The government-recognized China Logistics Purchasing Federation’s monthly purchasing managers’ index improved to 50.6 out of 100, with a reading above 50 indicating expanding activity, up 0.4 percentage points from October’s reading.
The PMI index measures activity across the manufacturing sector by looking at a number of indicators, including orders, employment and actual production.
The China figures are a rare bit of good news for the global economy, which is slowing as Europe’s chronic debt crisis worsens and the U.S. economy stagnates.
The data suggests “economic activity is picking up and growth has bottomed,” IHS Global Insight economists Xianfang Ren and Alistair Thornton said in a commentary, but they “remain cautious about the sustainability of the recent improvement and are concerned that significant vulnerabilities remain.”
China’s growth rate slowed to 7.4 percent in the three months to September, the lowest in three years.
China’s leaders have cut interest rates twice since early June and are pumping money into the economy through increased spending by state enterprises and public works such as airport construction. They have avoided further stimulus measures after billions of dollars of spending in response to the 2008 global crisis fueled inflation and triggered a wasteful construction boom.

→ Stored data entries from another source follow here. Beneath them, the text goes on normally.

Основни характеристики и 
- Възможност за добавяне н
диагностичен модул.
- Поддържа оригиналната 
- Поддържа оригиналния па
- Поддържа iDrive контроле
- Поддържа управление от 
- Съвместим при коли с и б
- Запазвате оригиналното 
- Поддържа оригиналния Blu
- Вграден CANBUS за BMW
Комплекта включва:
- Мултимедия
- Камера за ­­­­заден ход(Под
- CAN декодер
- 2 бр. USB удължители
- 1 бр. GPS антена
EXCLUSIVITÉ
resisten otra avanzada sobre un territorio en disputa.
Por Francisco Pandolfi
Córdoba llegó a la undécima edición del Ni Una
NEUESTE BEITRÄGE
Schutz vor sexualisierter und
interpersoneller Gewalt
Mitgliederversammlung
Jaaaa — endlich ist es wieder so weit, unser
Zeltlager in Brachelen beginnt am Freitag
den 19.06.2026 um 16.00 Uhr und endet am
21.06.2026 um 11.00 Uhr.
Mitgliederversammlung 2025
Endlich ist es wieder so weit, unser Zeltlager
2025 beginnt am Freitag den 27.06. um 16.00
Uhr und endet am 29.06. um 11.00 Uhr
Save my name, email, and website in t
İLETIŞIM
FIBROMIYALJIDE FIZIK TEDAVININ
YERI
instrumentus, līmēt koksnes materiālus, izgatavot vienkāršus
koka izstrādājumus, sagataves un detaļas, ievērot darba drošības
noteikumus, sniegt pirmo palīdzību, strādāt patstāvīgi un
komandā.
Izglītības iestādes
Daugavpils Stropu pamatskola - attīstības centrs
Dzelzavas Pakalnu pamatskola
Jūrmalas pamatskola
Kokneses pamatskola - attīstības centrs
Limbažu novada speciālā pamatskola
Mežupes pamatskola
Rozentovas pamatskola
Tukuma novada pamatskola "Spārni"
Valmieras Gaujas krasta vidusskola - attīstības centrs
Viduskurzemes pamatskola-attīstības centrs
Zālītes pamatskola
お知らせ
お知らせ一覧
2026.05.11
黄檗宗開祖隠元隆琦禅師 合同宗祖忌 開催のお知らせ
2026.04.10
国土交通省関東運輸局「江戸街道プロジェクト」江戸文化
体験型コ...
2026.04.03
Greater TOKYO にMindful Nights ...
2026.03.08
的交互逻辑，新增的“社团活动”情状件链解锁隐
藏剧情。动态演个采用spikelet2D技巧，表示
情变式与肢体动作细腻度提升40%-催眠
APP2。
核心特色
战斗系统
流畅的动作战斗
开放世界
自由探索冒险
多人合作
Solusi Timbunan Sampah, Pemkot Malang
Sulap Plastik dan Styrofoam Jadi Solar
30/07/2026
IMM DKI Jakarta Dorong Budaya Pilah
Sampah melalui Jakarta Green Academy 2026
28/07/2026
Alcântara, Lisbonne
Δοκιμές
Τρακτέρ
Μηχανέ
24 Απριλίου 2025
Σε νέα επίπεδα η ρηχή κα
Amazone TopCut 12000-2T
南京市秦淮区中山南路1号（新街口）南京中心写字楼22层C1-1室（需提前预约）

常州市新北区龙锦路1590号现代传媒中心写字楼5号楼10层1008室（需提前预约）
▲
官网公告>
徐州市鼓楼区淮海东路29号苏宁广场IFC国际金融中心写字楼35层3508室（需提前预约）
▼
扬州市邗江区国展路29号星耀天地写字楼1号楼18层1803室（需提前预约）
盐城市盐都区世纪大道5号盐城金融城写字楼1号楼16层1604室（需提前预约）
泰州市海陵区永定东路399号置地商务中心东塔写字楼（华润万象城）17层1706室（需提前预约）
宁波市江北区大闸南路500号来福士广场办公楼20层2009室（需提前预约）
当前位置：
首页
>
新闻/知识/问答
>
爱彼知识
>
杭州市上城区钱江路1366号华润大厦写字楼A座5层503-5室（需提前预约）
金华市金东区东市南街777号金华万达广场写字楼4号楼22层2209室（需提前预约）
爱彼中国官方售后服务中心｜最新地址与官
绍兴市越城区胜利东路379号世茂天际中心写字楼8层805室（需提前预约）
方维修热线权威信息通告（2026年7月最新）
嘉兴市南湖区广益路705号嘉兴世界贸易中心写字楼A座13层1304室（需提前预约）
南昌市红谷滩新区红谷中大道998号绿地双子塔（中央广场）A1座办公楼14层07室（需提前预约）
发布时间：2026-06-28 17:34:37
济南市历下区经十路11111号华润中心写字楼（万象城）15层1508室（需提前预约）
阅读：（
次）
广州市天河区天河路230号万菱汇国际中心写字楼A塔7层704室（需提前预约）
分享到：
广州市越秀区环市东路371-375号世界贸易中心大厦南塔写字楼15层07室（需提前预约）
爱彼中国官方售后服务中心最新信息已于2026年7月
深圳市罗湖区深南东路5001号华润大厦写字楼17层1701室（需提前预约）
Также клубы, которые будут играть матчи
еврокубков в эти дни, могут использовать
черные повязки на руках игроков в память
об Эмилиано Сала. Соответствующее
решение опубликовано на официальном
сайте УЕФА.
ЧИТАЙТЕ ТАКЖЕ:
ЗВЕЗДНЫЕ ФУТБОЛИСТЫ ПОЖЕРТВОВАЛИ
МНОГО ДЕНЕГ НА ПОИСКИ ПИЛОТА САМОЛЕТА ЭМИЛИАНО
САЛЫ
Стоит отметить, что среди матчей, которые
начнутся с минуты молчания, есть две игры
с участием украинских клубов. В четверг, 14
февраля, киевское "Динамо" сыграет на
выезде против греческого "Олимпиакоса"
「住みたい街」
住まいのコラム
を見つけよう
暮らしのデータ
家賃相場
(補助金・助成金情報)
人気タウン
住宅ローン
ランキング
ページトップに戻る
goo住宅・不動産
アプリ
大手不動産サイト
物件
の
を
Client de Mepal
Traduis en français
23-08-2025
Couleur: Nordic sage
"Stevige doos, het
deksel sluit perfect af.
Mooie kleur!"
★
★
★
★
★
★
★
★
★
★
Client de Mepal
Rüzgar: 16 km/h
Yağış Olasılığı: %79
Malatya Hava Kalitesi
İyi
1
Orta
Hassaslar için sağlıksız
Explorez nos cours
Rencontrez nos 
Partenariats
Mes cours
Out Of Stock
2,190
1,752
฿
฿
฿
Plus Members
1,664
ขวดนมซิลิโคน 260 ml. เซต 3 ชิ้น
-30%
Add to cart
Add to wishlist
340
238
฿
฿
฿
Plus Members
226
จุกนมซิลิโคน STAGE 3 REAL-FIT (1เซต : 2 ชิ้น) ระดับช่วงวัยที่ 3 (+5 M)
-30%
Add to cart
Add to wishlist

Zhang Liqun, an analyst at the State Council Development Research Center, a government think tank, said in a report that the November data showed “economic growth is likely to continue to rise at a small and gradual pace.”
New orders rose 0.8 percentage point month-on-month to 51.2, while export orders rose 0.9 percentage point to 50.2, according to the Logistics Federation. Such data point to further expansion expected in the coming months, Zhang said.
Analysts have warned that China’s economic recovery is likely to be “L-shaped,” meaning the economic downturn may have stopped but any improvement in growth should be gradual, which will hurt exporters of goods and other products that are banking on China to help boost global demand.